Experts offer advice after finding third of Kiwi toddlers not getting enough sleep

New research has found that around a third of toddlers in New Zealand aren't getting the amount of sleep recommended by the Ministry of Health. 

As part of the revolutionary Growing Up in New Zealand study, Massey University researchers examined the parent-reported sleep patterns of more than 6000 preschool-aged children to gather information about sleep duration and quality.

The research found around a third of toddler-aged kids were not meeting Ministry of Health (MoH) sleep guidelines.

The authors say it's a major issue. 

"Sleep is vital for children's healthy growth and development.
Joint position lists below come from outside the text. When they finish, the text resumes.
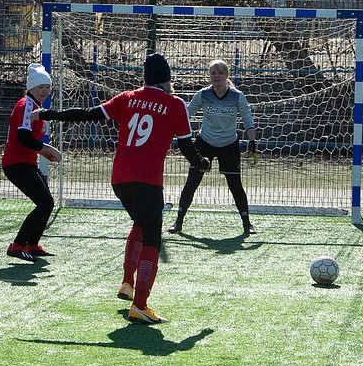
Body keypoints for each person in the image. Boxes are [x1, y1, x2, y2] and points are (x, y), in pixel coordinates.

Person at [33, 53, 210, 324]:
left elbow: (88, 114)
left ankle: (127, 283)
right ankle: (140, 305)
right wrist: (202, 163)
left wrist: (47, 113)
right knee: (152, 239)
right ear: (167, 79)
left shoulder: (127, 98)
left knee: (139, 224)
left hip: (120, 178)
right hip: (147, 181)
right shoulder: (174, 104)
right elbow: (187, 146)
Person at [171, 59, 258, 235]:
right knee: (192, 182)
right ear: (209, 76)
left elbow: (247, 120)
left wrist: (252, 142)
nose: (216, 76)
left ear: (227, 76)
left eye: (220, 73)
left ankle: (247, 223)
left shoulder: (237, 96)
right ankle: (178, 222)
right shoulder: (203, 94)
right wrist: (171, 132)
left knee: (235, 184)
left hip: (229, 145)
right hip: (205, 144)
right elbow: (185, 115)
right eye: (213, 73)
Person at [2, 63, 63, 262]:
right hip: (16, 163)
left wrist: (42, 153)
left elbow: (28, 140)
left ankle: (32, 244)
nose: (45, 91)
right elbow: (23, 138)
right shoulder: (26, 105)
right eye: (40, 87)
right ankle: (17, 245)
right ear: (30, 88)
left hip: (25, 162)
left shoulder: (35, 106)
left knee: (47, 203)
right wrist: (46, 149)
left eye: (47, 87)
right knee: (45, 203)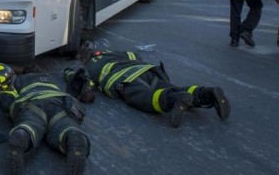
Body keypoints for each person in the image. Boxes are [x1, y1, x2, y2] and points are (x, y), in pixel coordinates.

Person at [68, 47, 231, 128]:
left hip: (124, 80)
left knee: (144, 97)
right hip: (148, 70)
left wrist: (68, 73)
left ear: (84, 59)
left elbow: (82, 84)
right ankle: (207, 94)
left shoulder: (88, 67)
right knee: (172, 87)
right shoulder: (110, 52)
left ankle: (175, 100)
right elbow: (134, 55)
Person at [0, 71, 90, 175]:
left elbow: (6, 102)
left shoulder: (18, 80)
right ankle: (71, 134)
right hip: (59, 100)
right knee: (63, 124)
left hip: (32, 102)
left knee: (31, 123)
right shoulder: (49, 77)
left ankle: (23, 132)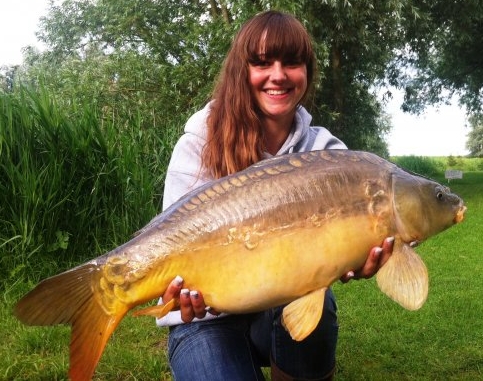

If children are not getting enough sleep it can have implications for their health, including impacts on immune response, body mass, emotional regulation and learning," says principal investigator Leigh Signal. 

"Until this point, we've had limited data on how long New Zealand toddlers and pre-schoolers are sleeping and what factors may be impacting their sleep, so this is a really important study." 

According to the MoH, toddlers should get between 11 to 14 hours of sleep per day, while pre-schoolers should get between 10 to 13 hours of sleep per day.

The study found that nearly 12 percent of 24-month-old Kiwi kids were not getting enough sleep.

Girls; Māori, Pacific and Asian children; and children who spent more time on visual media were more likely to experience shorter sleep and wake at night.

Researcher and lead author Dr Dee Muller says when this information is statistically modelled for the New Zealand population as a whole, it shows that a third of toddlers and a fifth of pre-schoolers may not be getting the recommended amount of sleep.

Dr Muller says no two children are alike, but parents and caregivers could consider trying the following to help their children sleep better, depending on what works best for their family:

  • Create a sleep-conducive environment with dark or low light, a comfortable bed and bedding that's in a quiet space
  • Support children to make their sleep space their own, eg: have a special toy, blanket or duvet cover, or a picture on their bedroom wall in
  • Ensure the bedroom is at a good temperature - not too cold or hot
  • Carry out regular wind-down activities before bedtime eg bath, teeth brushing, and stories
  • Ensure the lights are turned out at a similar time during the week and on weekends
  • Stop screen time one to two hours before bed
  • Limit the amount of caffeine children have (such as in cola drinks and chocolate) and don't have caffeine late in the day
  • Implement regular wake times on weekdays and weekends
  • Ensure regular exposure to light first thing in the morning (ideally natural light outside)
  • Have regular meals and activities during the day.